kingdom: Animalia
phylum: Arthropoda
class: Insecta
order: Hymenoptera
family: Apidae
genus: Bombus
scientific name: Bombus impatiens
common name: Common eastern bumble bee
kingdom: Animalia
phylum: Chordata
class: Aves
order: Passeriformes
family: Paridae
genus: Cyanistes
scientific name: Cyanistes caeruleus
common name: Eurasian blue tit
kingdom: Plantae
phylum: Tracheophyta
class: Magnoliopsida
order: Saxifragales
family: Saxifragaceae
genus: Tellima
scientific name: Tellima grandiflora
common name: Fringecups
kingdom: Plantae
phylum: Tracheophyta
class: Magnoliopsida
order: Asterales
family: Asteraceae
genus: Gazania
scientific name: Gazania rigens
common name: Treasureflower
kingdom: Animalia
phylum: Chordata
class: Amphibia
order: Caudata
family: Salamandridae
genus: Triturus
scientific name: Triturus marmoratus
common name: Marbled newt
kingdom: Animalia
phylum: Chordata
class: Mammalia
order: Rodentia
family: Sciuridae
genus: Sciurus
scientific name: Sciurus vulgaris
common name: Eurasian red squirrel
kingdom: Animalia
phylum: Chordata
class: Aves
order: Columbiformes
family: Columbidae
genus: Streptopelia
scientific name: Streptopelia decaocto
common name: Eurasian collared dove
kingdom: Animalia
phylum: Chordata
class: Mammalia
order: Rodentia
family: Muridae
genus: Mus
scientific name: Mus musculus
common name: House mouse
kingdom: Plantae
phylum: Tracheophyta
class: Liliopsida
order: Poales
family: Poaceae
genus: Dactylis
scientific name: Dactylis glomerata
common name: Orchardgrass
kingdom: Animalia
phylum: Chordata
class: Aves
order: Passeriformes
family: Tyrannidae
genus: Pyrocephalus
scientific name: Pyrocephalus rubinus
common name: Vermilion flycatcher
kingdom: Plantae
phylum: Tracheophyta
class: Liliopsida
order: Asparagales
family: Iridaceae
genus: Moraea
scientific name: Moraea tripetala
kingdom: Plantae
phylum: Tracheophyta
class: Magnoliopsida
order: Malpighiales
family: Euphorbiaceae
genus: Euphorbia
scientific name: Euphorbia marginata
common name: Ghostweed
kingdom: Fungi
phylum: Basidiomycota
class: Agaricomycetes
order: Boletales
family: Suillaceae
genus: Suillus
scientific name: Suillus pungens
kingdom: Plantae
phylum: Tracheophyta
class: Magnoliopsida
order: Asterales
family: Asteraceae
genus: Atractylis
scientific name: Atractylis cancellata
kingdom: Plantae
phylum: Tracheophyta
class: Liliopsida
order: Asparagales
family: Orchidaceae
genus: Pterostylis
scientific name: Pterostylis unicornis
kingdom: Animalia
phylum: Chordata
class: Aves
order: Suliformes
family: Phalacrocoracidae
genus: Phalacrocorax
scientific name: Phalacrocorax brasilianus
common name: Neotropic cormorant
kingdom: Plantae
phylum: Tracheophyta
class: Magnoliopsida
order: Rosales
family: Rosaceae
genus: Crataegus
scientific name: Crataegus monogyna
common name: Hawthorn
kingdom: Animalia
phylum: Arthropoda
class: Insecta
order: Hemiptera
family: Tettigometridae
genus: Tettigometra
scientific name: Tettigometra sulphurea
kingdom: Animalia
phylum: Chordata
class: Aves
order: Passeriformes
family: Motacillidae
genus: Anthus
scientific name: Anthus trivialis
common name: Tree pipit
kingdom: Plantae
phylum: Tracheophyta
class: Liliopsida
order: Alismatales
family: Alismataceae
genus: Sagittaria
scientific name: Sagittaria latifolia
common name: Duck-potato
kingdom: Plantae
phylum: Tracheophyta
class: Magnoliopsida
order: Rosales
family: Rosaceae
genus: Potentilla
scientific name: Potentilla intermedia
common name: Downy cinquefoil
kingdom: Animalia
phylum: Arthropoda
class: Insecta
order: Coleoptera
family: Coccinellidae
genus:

◇ ◇ ◇ ◇ ◇

Problem statement: Reproduce the material word for word, starting at its first line and ending with the line containing "genus: Euphorbia", which you should include.

Response below:
kingdom: Animalia
phylum: Arthropoda
class: Insecta
order: Hymenoptera
family: Apidae
genus: Bombus
scientific name: Bombus impatiens
common name: Common eastern bumble bee
kingdom: Animalia
phylum: Chordata
class: Aves
order: Passeriformes
family: Paridae
genus: Cyanistes
scientific name: Cyanistes caeruleus
common name: Eurasian blue tit
kingdom: Plantae
phylum: Tracheophyta
class: Magnoliopsida
order: Saxifragales
family: Saxifragaceae
genus: Tellima
scientific name: Tellima grandiflora
common name: Fringecups
kingdom: Plantae
phylum: Tracheophyta
class: Magnoliopsida
order: Asterales
family: Asteraceae
genus: Gazania
scientific name: Gazania rigens
common name: Treasureflower
kingdom: Animalia
phylum: Chordata
class: Amphibia
order: Caudata
family: Salamandridae
genus: Triturus
scientific name: Triturus marmoratus
common name: Marbled newt
kingdom: Animalia
phylum: Chordata
class: Mammalia
order: Rodentia
family: Sciuridae
genus: Sciurus
scientific name: Sciurus vulgaris
common name: Eurasian red squirrel
kingdom: Animalia
phylum: Chordata
class: Aves
order: Columbiformes
family: Columbidae
genus: Streptopelia
scientific name: Streptopelia decaocto
common name: Eurasian collared dove
kingdom: Animalia
phylum: Chordata
class: Mammalia
order: Rodentia
family: Muridae
genus: Mus
scientific name: Mus musculus
common name: House mouse
kingdom: Plantae
phylum: Tracheophyta
class: Liliopsida
order: Poales
family: Poaceae
genus: Dactylis
scientific name: Dactylis glomerata
common name: Orchardgrass
kingdom: Animalia
phylum: Chordata
class: Aves
order: Passeriformes
family: Tyrannidae
genus: Pyrocephalus
scientific name: Pyrocephalus rubinus
common name: Vermilion flycatcher
kingdom: Plantae
phylum: Tracheophyta
class: Liliopsida
order: Asparagales
family: Iridaceae
genus: Moraea
scientific name: Moraea tripetala
kingdom: Plantae
phylum: Tracheophyta
class: Magnoliopsida
order: Malpighiales
family: Euphorbiaceae
genus: Euphorbia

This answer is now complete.